L’année dernière, j’ai dit que j’appréciais particulièrement Caddy qui était simple, pratique, rapide et efficace. Caddy permet, à partir d’une ligne aussi simple que :

domain.tld {
  reverse_proxy 127.0.0.1:80
}

En plus de ça, Caddy va constamment vérifier l’expiration de vos certificats letsencrypt et de les renouveler automatiquement sans aucune interaction nécéssaire. Caddy est également facile à déployer via Docker.

Que demander de plus ?

De l’automatisation ?

Parfaitement, cher lecteur ! Vous m’étonnez toujours ! J’ai donc créé un Rôle Ansible générant ma configuration automatiquement à partir d’un dépôt Git avec les IP correspondant aux domaines que je souhaite utiliser. Maintenant, à partir de ça, je peux faire un script Bash récupérant les ports de mes conteneurs, puis push sur mon Git les nouvelles redire….

C’est une usine à gaz…

Et vous avez raison ! Ce système est obsolète en quelques secondes lorsqu’on utilise un système de service discovery permettant de récupérer mes services et automatiser l’ajout de ces services sur mon g…. Bon d’accord, toujours “usine à gaz” !

Pas le choix, je vais devoir en conséquence remplacer Caddy par quelque chose d’autre. Et justement : je sais exactement le soft à utiliser.

Place à Traefik, le RP (Reverse proxy) multi-provider avec du service discovery.

Cet article sur Traefik est en cours de rédaction, vous pouvez me suivre sur twitter pour être au courant des prochaines écritures ainsi que mon avancement dans mes projets !

Qu’est-ce que Traefik ?

logo de traefik

Comme expliqué juste au-dessus, Traefik est un reverse-proxy qui se démarque des autres par son systeme de provider et de middleware. Il ne réinvente pas la roue, mais il est particulièrement efficace lorsque l’on a un grand nombre de redirections à paramétrer ou que nous avons des règles qui changent régulièrement.

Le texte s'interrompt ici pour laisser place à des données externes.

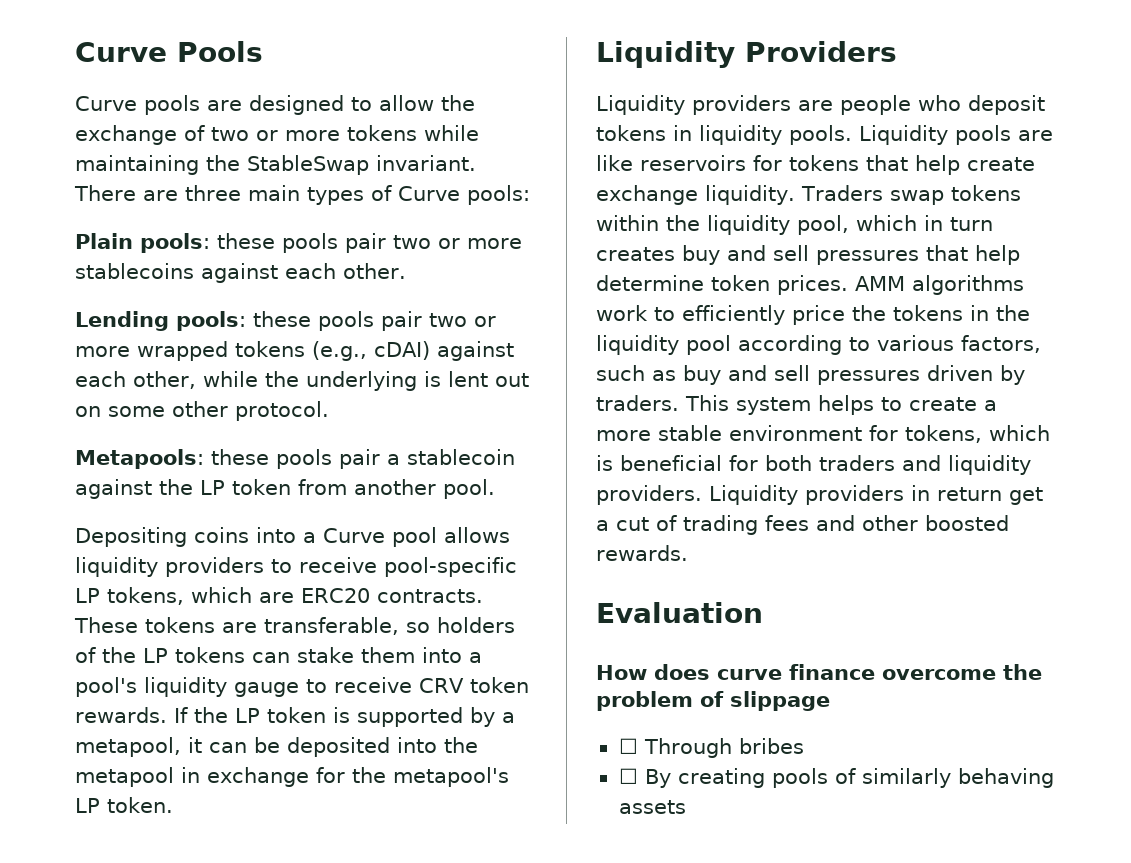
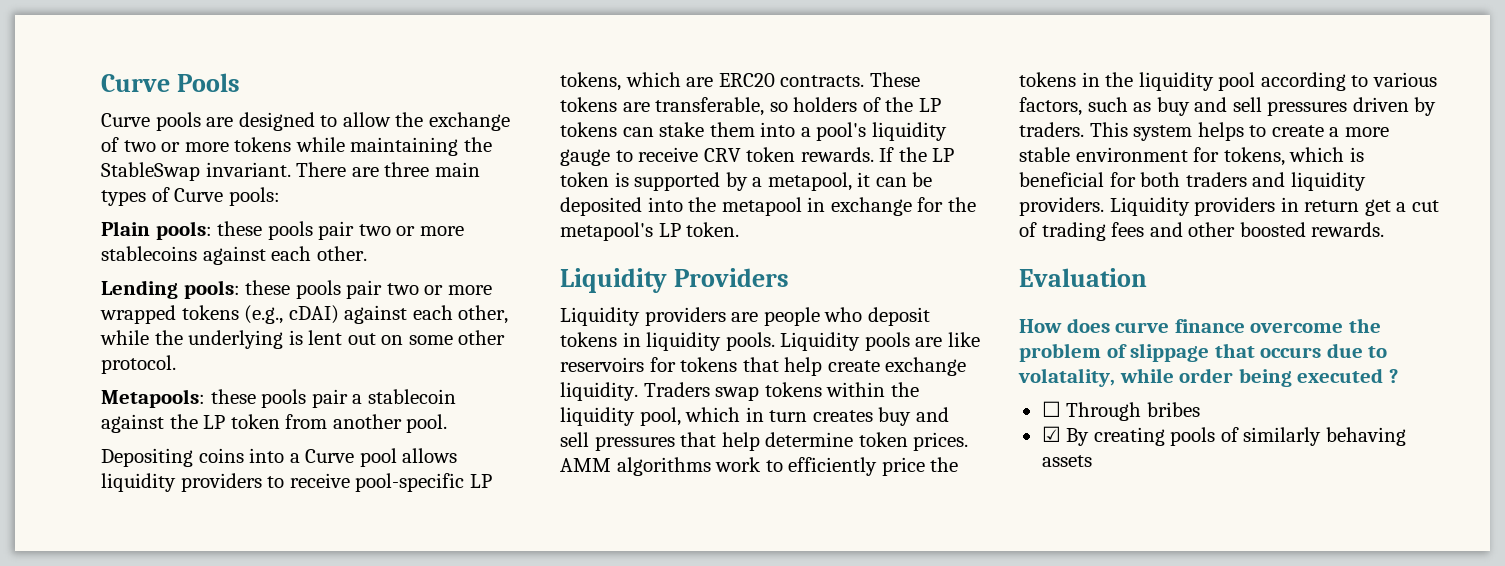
(830, 701) none -> [1214,343,1388,358] [1018,368,1398,387] that occurs due to volatality, while order being executed ?
[618,768,638,784] ☐ -> [1041,426,1061,442] ☑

si vous ignorez ce qu’est un reverse-proxy, je vous invite à consulter cet article de Ionos

Traefik n’est pas fait pour vous si :

  • Vous n’utilisez pas Docker, Kubernetes ou Consul
  • Si vous avez peu de règles (et surtout si elles sont statiques)
  • Vous ne vous souciez pas d’automatiser votre RP

et en revanche : Traefik est fait pour vous si :

  • Vos services sont répartis sur de nombreuses machines
  • Vous avez un Swarm / Kubernetes

Traefik, ce n’est pas pour tout le monde. Mais il y a de nombreux cas, et de nombreux domaines où Traefik n’est pas employé alors qu’il le devrait.

Comment fonctionne Traefik ?

Traefik se base sur un système de Provider. Un Provider est un moyen de récupérer les fameuses règles “domaine -> IP” de manière automatique (ou presque). Par exemple, sur Caddy, notre provider (la manière dont on récupère notre configuration) est un simple fichier. Notre seule manière d’automatiser Caddy se repose donc sur notre gestion de ce fichier. (le Caddyfile)

Et c’est justement cet unique provider qui va me faire pencher vers Traefik, qui possède une grande liste de provider. Parmis ces providers, nous avons :

  • Docker
  • Kubernetes / Rancher
  • Redis
  • des Fichiers classiques
  • Une API Json

et en fonction des providers que l’on accorde à Traefik(et du contenu), celui-ci va s’adapter pour créer les redirections de manière automatique.

Nous allons tester ça directement dans notre premier Traefik de test ! On va avant-tout créer le réseau Docker qui permettra à notre reverse-proxy d’accéder aux conteneurs.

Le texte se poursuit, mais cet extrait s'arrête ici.